No surprise to anyone that’s seen more than, say, four of my photos: I can’t go very long without posting some kind of a reflection. And for some reason, hotel rooms have the best reflections.

So, while the conference I attended may not have been particularly helpful for my real job*, the hotel room views did provide some nice opportunities to make images.

Frisco, Texas
photographed 4.27.2026

*My real job – grants writer. And I SURE ENOUGH went to a session on using AI to write grants. It felt a little bit (or a lot) like spying on my competition.

discombobulation

Photo recipe:

  1. Get a room on the 7th floor of the hotel
  2. Stand at the window with the curtains closed behind you* to eliminate (most of) the reflections
  3. Take a few-ish intentional camera movement photos
  4. Then choose two of them to layer into one image
  5. Decide to mirror the resulting image
  6. And THEN decide to mirror the mirrored image

And there you go.

Frisco, Texas
photographed 4.29.2026

*Which I am sure looks completely sketchy to anyone who happens to look up. But it’s dark, so maybe they won’t notice?

one way or another

To be honest, these are two different businesses. But they are on the same block in downtown Paducah and it amused me to make them into a diptych – especially diptych that completely evaded answering the open-or-closed question.

Paducah, Texas
photographed 4.25.2026

the smell of a quilt in the sun

I think a lot about the way old, soft, thin quilts smell when they are on a grassy lawn in the sun. The fragrance-memory is powerful.

And that’s why I was happy to discover this old family photo the other day. I’m the kid on the left* and while I don’t have a recollection of this exact moment, the photo evokes the essence of sun-warmed cotton fabric.

My mom was 31 when this photo was made, but she looks heartbreakingly young. And those glasses? I’d wear them right this minute.

vintage family photo, dated 1959
Lubbock, Texas

*I think that, as a three year old, I had a remarkably strong side-eye game.

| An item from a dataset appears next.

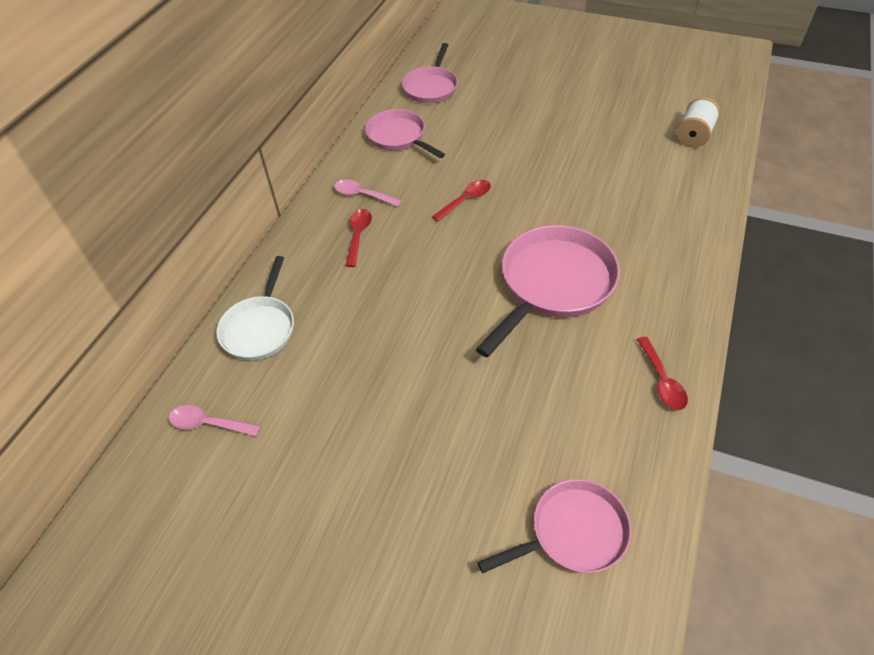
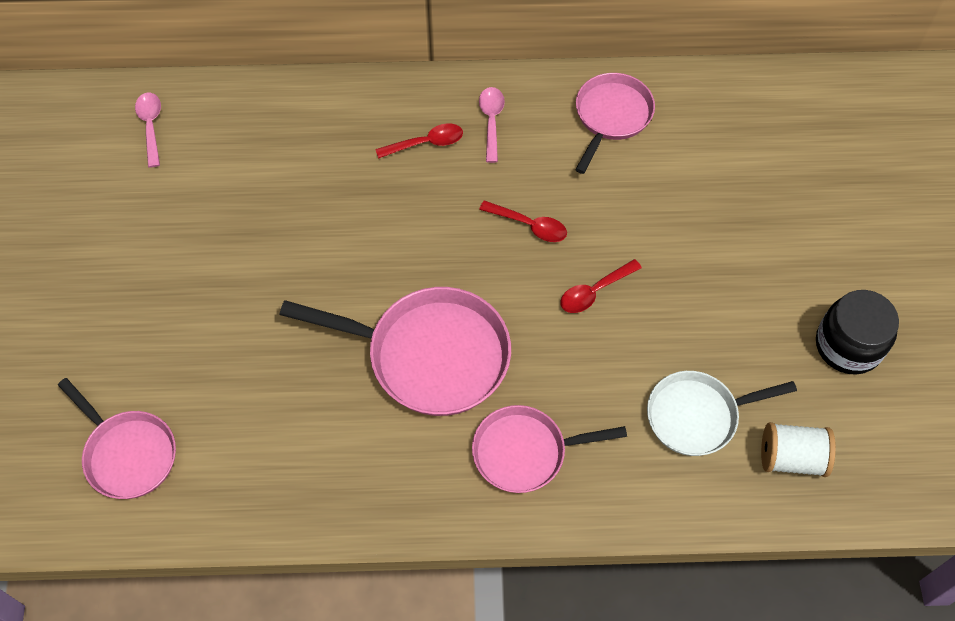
camera: 65 degrees right, 10 degrees up
white pan [216,256,294,360] -> white pan moved to [647,371,797,456]
pink pan [402,43,458,103] -> pink pan moved to [472,405,627,493]
red spoon [637,337,688,410] -> red spoon moved to [560,259,642,313]
none -> black jar [816,290,899,375]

tell your mom the movie’s out at 9:30

I loved it that a small town still had a movie theater.

But mostly I loved the sign in the window announcing what time the movie lets out. Don’t even THINK about telling your mom the movie will be done at 10:00 so you’ve got an extra half hour to kill before she comes to pick you up. Nope. The movie proprietor is on to your bullshit and ISN’T HAVING IT any more.